* _Goal of the exercise_
Rewrite everything from the start of the records down through the line containing "Prerequisites", substituting "face-covering requirement" for "mask mandate" and changing nothing else.

- - - - - - -

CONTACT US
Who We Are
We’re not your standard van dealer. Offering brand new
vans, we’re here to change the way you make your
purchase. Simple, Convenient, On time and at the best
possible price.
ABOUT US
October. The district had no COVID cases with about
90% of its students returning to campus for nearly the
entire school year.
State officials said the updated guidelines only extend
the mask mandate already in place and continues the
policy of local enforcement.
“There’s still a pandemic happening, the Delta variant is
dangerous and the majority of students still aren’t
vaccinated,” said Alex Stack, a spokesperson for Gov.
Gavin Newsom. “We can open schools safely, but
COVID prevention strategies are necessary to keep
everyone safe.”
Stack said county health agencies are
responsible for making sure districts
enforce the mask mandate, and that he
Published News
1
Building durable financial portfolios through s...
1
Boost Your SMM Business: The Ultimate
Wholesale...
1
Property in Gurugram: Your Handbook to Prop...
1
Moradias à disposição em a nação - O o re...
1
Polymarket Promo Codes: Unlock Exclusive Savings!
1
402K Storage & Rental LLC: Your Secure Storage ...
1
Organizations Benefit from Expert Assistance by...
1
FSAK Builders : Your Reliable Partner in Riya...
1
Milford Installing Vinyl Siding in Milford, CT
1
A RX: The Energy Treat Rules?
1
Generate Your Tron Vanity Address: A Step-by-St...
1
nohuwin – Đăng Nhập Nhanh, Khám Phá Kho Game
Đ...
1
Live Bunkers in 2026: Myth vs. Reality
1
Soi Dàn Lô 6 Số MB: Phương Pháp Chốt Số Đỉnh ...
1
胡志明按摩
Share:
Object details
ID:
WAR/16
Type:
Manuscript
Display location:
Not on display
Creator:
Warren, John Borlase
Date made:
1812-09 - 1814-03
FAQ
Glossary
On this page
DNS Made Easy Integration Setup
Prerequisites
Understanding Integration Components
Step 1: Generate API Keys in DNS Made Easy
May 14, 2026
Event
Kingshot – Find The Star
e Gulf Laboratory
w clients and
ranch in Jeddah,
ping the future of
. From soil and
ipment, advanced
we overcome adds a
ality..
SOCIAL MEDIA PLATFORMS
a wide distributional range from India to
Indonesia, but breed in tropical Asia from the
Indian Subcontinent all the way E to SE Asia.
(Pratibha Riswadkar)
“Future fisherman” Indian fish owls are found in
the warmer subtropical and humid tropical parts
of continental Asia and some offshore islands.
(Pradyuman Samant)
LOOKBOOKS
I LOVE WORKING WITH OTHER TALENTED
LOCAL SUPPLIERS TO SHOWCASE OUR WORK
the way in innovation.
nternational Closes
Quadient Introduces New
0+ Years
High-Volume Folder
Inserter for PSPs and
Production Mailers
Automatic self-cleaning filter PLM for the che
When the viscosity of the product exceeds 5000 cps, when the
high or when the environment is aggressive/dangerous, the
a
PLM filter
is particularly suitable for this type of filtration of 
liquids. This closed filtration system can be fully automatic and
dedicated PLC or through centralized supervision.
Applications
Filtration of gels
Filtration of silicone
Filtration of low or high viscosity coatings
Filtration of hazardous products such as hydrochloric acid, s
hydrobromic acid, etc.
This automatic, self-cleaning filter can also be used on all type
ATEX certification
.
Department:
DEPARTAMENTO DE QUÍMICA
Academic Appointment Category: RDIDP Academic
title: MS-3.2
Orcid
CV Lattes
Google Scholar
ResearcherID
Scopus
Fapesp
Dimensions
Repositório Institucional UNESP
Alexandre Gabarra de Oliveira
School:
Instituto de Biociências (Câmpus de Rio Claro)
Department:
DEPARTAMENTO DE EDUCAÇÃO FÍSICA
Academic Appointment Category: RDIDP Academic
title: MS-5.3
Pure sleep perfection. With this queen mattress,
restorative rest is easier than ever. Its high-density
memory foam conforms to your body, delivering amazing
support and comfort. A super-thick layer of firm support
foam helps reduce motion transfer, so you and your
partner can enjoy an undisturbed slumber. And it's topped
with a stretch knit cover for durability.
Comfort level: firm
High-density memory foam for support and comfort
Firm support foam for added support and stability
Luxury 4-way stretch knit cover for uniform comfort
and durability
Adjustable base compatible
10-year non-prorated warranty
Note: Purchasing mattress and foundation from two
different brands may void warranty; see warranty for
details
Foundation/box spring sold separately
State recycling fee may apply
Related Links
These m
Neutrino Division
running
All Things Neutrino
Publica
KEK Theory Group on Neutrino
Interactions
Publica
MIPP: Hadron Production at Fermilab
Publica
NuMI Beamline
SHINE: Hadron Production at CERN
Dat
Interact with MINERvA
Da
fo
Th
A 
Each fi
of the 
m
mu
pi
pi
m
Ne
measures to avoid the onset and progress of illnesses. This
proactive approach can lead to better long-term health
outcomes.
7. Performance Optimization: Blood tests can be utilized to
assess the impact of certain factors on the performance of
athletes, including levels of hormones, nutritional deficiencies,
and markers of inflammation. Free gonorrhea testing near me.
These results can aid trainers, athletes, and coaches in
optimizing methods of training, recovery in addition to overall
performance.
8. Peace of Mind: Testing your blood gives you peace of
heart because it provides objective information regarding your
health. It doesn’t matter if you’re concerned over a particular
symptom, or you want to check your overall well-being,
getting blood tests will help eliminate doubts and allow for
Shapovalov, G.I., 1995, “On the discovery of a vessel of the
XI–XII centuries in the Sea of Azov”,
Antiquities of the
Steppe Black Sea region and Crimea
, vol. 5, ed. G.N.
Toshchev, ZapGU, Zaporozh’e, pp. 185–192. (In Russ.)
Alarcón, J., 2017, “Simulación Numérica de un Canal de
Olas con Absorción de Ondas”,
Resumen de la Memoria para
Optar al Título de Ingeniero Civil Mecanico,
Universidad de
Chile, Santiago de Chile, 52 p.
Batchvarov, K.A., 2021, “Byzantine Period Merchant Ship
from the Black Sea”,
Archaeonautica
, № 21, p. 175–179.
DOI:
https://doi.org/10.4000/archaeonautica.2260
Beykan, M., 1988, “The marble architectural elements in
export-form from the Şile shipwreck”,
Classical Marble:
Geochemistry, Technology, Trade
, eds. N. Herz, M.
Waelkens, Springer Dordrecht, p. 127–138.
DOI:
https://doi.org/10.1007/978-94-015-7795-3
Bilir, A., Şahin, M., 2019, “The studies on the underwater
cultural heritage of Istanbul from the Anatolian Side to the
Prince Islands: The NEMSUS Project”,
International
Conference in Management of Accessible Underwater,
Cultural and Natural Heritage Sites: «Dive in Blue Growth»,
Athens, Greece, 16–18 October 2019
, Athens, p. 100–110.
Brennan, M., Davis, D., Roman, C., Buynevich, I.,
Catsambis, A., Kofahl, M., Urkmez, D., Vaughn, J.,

- - - - - - -

* _Exercise result_
CONTACT US
Who We Are
We’re not your standard van dealer. Offering brand new
vans, we’re here to change the way you make your
purchase. Simple, Convenient, On time and at the best
possible price.
ABOUT US
October. The district had no COVID cases with about
90% of its students returning to campus for nearly the
entire school year.
State officials said the updated guidelines only extend
the face-covering requirement already in place and continues the
policy of local enforcement.
“There’s still a pandemic happening, the Delta variant is
dangerous and the majority of students still aren’t
vaccinated,” said Alex Stack, a spokesperson for Gov.
Gavin Newsom. “We can open schools safely, but
COVID prevention strategies are necessary to keep
everyone safe.”
Stack said county health agencies are
responsible for making sure districts
enforce the face-covering requirement, and that he
Published News
1
Building durable financial portfolios through s...
1
Boost Your SMM Business: The Ultimate
Wholesale...
1
Property in Gurugram: Your Handbook to Prop...
1
Moradias à disposição em a nação - O o re...
1
Polymarket Promo Codes: Unlock Exclusive Savings!
1
402K Storage & Rental LLC: Your Secure Storage ...
1
Organizations Benefit from Expert Assistance by...
1
FSAK Builders : Your Reliable Partner in Riya...
1
Milford Installing Vinyl Siding in Milford, CT
1
A RX: The Energy Treat Rules?
1
Generate Your Tron Vanity Address: A Step-by-St...
1
nohuwin – Đăng Nhập Nhanh, Khám Phá Kho Game
Đ...
1
Live Bunkers in 2026: Myth vs. Reality
1
Soi Dàn Lô 6 Số MB: Phương Pháp Chốt Số Đỉnh ...
1
胡志明按摩
Share:
Object details
ID:
WAR/16
Type:
Manuscript
Display location:
Not on display
Creator:
Warren, John Borlase
Date made:
1812-09 - 1814-03
FAQ
Glossary
On this page
DNS Made Easy Integration Setup
Prerequisites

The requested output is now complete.